9 thoughts on ““Facing Race: Muslims and Islam” Series: Airport Celebrities- Flying While Brown by Sherri Eldin”
Tall, young white security guard, eh….
DawahSignals on ALERT
My goodness, I have heard of stories upon stories (like even Cat Stevens kept from returning 2 the states!-) but this one is _a_ story.
I wonder if, with a last name like Zaidi, I have anything to worry about: http://tinyurl.com/ckf85u
OK, I’ve googled every permutation of “Eldin” that I can think of, and I can’t find the story that the guard is talking about
okay im 100% middle eastern…why is this such a big deal? you were detained for a few minutes? you had someone ::gasp:: look through your purse? I’m no fan of racial profiling but I look middle eastern/have a middle eastern name and am rarely stopped.
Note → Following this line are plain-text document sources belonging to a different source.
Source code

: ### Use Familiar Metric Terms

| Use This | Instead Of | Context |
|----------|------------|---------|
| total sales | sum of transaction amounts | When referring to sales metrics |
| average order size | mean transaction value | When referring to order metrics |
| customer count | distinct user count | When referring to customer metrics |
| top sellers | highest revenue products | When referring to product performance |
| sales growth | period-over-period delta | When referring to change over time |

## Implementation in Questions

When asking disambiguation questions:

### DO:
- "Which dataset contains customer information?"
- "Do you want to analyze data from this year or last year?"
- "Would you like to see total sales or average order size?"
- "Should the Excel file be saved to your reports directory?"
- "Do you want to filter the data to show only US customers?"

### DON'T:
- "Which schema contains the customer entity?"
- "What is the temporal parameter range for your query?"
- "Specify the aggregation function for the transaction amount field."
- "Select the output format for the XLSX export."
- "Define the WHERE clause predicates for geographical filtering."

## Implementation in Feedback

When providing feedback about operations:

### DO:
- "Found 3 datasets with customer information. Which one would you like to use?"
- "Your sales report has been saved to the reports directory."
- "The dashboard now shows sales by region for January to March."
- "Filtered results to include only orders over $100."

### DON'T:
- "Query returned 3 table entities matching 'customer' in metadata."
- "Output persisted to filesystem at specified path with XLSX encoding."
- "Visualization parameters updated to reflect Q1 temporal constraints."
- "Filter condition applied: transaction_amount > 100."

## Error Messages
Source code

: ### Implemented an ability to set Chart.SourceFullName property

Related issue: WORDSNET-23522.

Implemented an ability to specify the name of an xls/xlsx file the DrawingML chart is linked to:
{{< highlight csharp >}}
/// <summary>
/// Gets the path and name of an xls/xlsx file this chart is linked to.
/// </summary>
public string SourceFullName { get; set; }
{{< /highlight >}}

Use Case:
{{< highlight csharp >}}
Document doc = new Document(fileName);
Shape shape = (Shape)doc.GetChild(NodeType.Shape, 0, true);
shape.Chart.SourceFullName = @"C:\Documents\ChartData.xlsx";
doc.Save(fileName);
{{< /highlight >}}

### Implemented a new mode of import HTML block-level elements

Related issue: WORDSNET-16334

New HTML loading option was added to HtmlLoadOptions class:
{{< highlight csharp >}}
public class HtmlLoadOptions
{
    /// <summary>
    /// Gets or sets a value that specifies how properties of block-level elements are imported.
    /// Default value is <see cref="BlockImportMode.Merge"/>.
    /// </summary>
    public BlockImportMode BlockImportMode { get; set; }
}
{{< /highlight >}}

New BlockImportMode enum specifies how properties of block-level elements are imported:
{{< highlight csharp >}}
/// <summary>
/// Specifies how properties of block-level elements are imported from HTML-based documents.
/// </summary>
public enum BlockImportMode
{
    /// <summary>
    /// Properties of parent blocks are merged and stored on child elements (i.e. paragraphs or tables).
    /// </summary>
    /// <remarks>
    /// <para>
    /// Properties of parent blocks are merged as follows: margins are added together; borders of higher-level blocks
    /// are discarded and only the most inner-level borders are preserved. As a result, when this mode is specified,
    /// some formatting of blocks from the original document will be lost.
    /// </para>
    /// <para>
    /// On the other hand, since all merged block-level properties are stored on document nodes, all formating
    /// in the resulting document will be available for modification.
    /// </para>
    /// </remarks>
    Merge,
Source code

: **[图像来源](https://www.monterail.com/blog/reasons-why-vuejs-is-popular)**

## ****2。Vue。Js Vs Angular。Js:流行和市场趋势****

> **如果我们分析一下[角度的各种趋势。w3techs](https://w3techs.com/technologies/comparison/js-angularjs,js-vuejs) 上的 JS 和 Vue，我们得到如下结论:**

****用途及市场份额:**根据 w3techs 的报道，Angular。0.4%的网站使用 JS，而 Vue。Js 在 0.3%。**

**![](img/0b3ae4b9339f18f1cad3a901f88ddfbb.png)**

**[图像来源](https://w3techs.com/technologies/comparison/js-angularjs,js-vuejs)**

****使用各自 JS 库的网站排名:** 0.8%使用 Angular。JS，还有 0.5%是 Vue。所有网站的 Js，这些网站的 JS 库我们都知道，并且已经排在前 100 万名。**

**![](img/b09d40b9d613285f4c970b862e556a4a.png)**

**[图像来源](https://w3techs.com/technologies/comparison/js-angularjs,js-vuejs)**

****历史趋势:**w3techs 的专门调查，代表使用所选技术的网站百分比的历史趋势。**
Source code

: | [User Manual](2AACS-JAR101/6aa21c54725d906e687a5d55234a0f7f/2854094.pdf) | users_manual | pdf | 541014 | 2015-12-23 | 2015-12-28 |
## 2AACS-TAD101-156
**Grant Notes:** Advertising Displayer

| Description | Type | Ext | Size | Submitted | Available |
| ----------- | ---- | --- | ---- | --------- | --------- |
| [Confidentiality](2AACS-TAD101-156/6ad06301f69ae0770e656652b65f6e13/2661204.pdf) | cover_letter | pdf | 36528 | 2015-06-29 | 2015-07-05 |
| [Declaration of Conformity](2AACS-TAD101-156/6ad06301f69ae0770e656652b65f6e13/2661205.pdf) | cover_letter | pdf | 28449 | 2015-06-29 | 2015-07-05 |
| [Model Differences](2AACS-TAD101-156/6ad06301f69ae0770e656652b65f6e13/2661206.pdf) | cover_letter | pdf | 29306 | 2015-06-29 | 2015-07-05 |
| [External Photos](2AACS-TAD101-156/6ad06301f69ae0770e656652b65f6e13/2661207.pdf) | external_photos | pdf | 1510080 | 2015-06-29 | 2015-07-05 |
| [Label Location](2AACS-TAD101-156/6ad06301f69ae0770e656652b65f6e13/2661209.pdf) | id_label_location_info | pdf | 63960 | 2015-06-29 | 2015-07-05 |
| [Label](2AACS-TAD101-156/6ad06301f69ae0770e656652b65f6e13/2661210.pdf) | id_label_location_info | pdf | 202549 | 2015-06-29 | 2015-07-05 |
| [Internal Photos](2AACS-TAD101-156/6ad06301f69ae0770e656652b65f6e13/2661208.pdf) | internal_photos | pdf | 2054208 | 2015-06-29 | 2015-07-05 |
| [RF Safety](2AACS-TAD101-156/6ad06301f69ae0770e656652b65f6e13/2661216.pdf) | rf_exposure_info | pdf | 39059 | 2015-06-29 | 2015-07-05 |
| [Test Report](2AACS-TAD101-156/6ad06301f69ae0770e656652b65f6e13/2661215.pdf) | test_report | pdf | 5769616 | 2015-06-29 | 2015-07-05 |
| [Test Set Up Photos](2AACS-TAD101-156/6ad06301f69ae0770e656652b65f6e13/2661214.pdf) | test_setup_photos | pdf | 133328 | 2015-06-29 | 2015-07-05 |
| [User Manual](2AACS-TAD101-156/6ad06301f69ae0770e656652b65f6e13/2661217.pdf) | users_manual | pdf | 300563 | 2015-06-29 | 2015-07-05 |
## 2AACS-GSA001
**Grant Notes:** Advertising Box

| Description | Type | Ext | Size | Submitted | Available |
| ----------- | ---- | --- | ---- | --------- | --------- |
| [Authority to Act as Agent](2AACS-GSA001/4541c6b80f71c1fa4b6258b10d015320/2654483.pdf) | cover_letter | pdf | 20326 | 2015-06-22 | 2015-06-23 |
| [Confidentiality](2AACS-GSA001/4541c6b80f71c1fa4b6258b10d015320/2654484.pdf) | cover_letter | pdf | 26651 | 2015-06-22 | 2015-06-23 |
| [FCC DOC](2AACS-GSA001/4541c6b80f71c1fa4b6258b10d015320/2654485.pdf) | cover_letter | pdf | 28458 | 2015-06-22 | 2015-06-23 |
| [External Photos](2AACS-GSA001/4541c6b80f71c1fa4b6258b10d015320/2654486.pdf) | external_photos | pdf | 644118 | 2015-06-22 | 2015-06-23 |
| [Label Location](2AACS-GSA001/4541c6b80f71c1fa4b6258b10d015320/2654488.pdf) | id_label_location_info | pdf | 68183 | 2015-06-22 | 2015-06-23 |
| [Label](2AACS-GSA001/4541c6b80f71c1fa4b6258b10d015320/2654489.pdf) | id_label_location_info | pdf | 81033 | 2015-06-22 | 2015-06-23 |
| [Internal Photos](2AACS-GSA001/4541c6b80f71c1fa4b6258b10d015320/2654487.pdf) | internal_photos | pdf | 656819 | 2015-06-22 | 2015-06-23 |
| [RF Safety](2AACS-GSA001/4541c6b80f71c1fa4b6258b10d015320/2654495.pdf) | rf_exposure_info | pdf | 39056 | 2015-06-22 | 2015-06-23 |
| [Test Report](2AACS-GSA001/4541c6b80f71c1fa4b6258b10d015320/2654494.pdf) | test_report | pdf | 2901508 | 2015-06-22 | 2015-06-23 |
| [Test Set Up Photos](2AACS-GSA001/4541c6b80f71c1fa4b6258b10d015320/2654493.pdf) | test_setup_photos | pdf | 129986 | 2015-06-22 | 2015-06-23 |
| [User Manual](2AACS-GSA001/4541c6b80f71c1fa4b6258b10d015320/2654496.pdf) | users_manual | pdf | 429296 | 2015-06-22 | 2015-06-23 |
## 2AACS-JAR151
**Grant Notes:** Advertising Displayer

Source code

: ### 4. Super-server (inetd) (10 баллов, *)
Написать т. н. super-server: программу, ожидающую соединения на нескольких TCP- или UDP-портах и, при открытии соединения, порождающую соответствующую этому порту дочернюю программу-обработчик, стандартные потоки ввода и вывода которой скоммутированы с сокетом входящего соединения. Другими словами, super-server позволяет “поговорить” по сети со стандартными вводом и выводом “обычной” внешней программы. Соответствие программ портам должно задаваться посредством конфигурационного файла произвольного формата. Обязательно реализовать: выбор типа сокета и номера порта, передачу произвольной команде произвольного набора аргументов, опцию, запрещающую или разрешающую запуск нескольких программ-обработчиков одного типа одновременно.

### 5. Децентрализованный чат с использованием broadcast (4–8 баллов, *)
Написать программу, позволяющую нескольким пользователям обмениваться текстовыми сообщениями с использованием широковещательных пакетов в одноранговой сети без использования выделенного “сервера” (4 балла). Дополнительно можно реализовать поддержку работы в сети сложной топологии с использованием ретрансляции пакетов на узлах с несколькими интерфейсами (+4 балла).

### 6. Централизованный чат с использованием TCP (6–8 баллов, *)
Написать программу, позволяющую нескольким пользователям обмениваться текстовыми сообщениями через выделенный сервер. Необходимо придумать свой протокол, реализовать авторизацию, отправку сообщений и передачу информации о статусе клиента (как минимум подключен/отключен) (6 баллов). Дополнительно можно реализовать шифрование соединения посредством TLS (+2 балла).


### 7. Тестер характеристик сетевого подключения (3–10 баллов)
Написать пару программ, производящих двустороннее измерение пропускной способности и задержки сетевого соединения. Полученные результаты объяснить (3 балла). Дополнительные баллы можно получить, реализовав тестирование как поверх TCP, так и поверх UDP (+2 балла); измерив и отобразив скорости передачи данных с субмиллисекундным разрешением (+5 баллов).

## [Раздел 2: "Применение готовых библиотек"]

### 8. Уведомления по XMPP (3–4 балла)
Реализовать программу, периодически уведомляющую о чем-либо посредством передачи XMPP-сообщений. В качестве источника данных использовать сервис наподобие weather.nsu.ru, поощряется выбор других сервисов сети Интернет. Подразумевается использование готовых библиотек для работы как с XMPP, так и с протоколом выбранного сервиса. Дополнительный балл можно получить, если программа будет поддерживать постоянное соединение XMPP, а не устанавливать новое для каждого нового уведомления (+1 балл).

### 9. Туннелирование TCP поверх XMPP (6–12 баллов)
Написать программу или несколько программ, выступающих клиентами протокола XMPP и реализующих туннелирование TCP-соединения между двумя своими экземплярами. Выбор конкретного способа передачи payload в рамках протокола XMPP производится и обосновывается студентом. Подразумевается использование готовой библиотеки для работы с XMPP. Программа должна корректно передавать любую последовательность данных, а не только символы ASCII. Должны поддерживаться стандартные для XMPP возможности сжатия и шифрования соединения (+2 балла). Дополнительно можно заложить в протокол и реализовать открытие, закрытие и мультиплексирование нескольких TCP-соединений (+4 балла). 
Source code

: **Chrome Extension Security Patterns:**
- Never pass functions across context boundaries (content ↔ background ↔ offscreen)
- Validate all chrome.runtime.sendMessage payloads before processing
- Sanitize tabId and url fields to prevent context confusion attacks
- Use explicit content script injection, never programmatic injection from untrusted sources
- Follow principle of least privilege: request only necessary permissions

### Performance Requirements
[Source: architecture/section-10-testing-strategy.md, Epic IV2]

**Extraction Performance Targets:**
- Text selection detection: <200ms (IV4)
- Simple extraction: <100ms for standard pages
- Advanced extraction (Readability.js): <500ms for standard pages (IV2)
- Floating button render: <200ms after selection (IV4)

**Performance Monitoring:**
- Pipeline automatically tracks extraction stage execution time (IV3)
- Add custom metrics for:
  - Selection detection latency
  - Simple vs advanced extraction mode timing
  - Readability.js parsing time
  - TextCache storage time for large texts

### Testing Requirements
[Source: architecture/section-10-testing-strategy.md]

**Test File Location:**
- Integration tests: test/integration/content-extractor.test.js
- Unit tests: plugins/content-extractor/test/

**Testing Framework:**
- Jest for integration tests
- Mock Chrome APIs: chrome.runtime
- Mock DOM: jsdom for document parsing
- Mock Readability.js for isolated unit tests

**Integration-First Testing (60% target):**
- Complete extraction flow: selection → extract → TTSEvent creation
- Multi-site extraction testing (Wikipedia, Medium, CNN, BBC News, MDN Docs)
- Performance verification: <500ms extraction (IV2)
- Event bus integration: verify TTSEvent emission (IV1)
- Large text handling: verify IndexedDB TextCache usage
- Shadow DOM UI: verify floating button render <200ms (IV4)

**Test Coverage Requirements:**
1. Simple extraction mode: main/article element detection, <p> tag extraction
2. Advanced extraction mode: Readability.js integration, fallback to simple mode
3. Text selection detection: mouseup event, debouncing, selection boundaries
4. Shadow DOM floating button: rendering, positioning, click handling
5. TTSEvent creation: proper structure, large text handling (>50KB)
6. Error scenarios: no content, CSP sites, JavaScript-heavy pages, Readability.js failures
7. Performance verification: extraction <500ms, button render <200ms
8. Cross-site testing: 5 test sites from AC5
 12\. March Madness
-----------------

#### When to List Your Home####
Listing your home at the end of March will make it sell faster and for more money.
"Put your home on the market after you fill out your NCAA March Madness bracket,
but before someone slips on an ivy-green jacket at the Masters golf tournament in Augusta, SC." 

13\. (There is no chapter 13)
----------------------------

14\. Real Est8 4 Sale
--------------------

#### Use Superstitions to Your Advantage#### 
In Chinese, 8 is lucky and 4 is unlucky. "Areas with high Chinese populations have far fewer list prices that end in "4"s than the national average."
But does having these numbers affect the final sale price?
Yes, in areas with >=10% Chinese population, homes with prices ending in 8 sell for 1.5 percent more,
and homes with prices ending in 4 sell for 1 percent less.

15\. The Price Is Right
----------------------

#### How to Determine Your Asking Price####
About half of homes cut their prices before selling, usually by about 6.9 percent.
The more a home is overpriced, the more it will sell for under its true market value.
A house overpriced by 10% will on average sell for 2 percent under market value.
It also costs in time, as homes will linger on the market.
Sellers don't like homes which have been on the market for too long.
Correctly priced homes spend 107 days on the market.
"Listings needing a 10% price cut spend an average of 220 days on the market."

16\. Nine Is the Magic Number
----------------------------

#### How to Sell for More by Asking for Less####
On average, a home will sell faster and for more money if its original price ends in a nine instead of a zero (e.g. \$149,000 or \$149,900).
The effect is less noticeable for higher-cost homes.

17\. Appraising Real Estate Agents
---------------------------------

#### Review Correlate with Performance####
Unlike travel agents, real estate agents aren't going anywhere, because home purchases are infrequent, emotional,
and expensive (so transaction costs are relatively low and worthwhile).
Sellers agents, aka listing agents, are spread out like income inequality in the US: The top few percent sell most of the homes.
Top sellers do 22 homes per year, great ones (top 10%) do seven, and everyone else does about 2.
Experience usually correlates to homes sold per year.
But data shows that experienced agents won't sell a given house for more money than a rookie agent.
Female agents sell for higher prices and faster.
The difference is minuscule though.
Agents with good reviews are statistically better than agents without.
And if you are just deal with it instead of acting like you are such a huge victim…get over it.
nice story-telling, but didn’t seem like it was a big deal. did you seriously start bawling? awww.
I don’t think the point of this article was to showcase that it was a ‘big deal’, it seems to be presenting it in quite a humourous light.
And sometimes, women feel slightly more uncomfortable than men when they are stopped, and their belongings are ransacked.
Now there’s a thought.
Thanks, Fatima. I guess it takes another woman to really understand where I was coming from!
I’m “brown” and i lived in the US for 2 years and i used to get stopped literally almost every time i travelled and i travelled a lot. i once even nearly missed my plane because of “random” checks. many people go through a whole lot worse at the airports just because of the colour of their skin. what you are describing seems very mild so i dont see what you are complaining about. It doesnt really showcase much at all.